2 typos: AppBunlder recepies -> AppBundler recipes
That implies 64-bit, x86. I don't care too much about 32-bit, on Windows, I suppose it could be done and ARM build etc. for Macs. x86_64 may be safer for now, also to work for older macs. Can you make a "fat binary" i.e. the first step is x86 since good enough, and it dynamically chooses ARM Julia or x86 Julia?
This is a bit unclear, .snap is compressed. And .zip is too (on all platforms) but you get a MSIX bundle on Windows?! I suppose it is compressed and .snap and all you distribute, so when do you want uncompressed?
You can just double-click to test (with or) without postprocessing on at least MacOS (so then since it works, why does it need any postprocessing?).
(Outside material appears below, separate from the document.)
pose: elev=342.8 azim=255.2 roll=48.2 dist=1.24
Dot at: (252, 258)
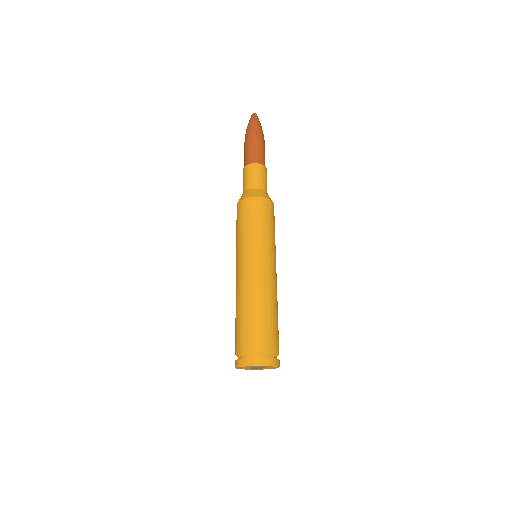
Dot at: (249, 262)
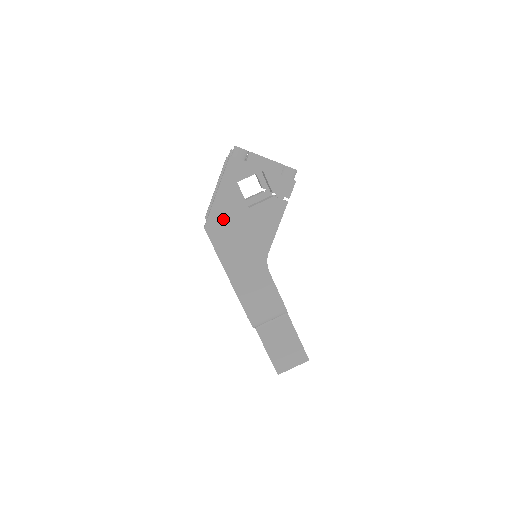
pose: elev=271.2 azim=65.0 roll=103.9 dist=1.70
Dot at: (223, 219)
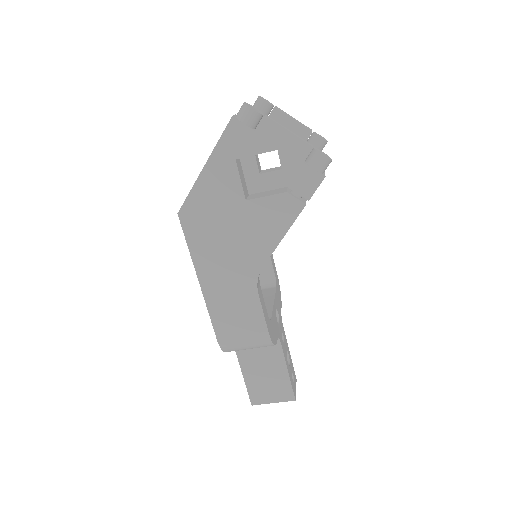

I understand the rest as you must do post-processing on the platform, as a developer, not end-user. But hypothetically it would not be needed, could be done on e.g. Linux for a Windows bundle.
I suggest something like "AppBundler apps made with Windows for other platforms: Linux macOS and other UNIX operating systems. Since Windows".. At first I read as from "Windows for Linux" as if that were a thing, you confusing with WSL. or wine. You mean you can "cross-compile" except no compilation done, but can you also make one bundle that works on app platforms?
Rather without unsquashing (use unsquashfs)? Or did that refer to mksquashfs?
typo for MakeAppx?!
You need those tools, i.e. "cross-compiling" from Linux is maybe not possible, or would work with wine?
[I'm unclear why, or only on non-Windows/Parallels, but I think you're saying not a problem.]
That part is to make it a GUI Windows app (to not get a console window). Since the GUI vs console distinction isn't there on other platforms, can it be stated this works for non-GUI programs too? On non-Windows at least. And on Windows if you skip that step.